# Работники культурно-досуговых учреждений > Сценарии и программы мероприятий > Спектакли, сценки, конферанс >  Сценарий с обитателями птичьего двора

## lora64

Уважаемые коллеги! Ищу небольшие сценки (желательно в стихах)  с персонажами, обитающими на Птичьем дворе. Нужны Курица, Петух, Индюк,Гусь,Утка. Возможно, у кого-то есть "Гадкий утёнок" в стихах? Заранее благодарна за любую помощь.

----------


## АнютикА

Вот подборка пьес-сказок где действующие лица животные.  :Animals 042:  :Animals 039:  :Animals 017:  :Animals 014:  :Animals 034:  :Animals 023:  :Animals 011:  :Animals 025: 
Правда,  :Animals 036: "утёнка" в стихах там нет, попадётся - выложу. Но отсюда можно актёрских этюдов надергать кучу, скомпилировать или полностью готовый материал взять.

http://narod.ru/disk/24527321000/ska...erami.rar.html

Если чего из пес, сценариев или театральных учебников надо пишите, поделюсь.  :067: 
от А.

----------


## wert266

АнютикА с народа скачать не получается. Есть у тебя что-нибудь из веселеньких пьес для подростков. У нас в ноябре конкурс "Хочу на сцену" для театральных люб. объед. А мы только начинающие...

----------


## АнютикА

> АнютикА с народа скачать не получается. Есть у тебя что-нибудь из веселеньких пьес для подростков. У нас в ноябре конкурс "Хочу на сцену" для театральных люб. объед. А мы только начинающие...


Хорошо, сейчас найдём чего нибудь....

*Добавлено через 43 минуты*
*wert266*,
 Вот, тогда качаем от сюда.
http://www.fayloobmennik.net/119562
Стоит обратить внимание на на пьесу "Все мыши любят сыр"
Шекспировская история для детей. Трогательная и смешная история любви мышей подростков с глубокой социальной подоплёкой. Девочкам понравится, просто по тому, что про любовь. А мальчишки узнают себя в КРУТОМ с виду сером пареньке.
А если не понравиться ничего, а ещё чего нибудь выложу.

*Добавлено через 3 часа 59 минут*



> АнютикА с народа скачать не получается. Есть у тебя что-нибудь из веселеньких пьес для подростков. У нас в ноябре конкурс "Хочу на сцену" для театральных люб. объед.
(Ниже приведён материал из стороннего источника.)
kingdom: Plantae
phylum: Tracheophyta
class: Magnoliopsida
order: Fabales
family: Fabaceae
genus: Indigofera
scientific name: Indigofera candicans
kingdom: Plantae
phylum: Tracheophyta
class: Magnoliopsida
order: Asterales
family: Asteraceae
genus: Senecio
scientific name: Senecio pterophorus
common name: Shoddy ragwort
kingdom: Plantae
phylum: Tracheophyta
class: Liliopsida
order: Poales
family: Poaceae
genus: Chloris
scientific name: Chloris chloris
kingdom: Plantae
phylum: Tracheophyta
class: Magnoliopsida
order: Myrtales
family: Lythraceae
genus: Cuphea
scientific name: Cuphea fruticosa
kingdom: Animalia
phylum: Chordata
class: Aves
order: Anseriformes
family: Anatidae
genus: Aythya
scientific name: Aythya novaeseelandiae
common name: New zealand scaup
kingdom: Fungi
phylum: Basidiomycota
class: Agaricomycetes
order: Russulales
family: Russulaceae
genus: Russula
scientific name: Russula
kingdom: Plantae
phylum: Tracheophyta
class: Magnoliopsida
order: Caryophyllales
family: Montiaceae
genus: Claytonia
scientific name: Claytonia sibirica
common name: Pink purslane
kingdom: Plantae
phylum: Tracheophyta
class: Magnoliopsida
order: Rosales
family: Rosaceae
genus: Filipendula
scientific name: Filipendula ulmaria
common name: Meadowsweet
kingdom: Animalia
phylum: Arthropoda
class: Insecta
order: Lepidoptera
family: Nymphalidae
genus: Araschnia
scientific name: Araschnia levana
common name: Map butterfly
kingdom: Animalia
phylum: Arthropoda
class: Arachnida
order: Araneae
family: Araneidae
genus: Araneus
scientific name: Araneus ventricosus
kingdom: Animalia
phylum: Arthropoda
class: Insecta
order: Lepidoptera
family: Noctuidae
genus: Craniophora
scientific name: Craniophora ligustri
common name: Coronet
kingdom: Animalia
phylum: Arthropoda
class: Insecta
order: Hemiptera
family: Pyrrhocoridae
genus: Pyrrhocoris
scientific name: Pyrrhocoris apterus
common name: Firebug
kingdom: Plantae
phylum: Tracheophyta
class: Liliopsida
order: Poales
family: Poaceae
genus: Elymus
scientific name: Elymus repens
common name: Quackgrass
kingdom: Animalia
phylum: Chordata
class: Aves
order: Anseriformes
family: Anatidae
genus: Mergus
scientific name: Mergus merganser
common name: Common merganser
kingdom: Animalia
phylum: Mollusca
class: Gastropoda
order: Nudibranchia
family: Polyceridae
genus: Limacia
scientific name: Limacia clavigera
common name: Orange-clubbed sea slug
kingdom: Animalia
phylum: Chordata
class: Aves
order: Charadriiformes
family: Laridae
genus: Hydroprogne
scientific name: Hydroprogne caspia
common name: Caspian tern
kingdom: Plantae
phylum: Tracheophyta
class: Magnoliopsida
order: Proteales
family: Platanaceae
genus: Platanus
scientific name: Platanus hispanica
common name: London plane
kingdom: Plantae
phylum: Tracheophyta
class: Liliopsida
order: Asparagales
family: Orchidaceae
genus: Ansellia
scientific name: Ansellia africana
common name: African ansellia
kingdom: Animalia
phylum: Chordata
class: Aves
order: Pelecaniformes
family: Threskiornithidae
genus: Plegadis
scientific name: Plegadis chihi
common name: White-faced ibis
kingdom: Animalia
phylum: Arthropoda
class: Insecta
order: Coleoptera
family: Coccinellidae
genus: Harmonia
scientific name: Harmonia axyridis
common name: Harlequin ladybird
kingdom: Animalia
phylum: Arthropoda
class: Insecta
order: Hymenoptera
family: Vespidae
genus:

А мы только начинающие...


Вот ещё небольшая пьеса для начала работы, в самый раз для первых этюдных репетиций 
http://www.fayloobmennik.net/119705

*Добавлено через 4 часа 6 минут*
вы мне напоминайте и я тогда точно не забуду:smile:

----------


## АнютикА

wert266,
http://vcht.ru/public/books.php - вот тут много интересного учебники, методички, сборники пьес. Много интересного и полезного.
от А.

----------


## tamada023

Спасибо, АнютикА!

----------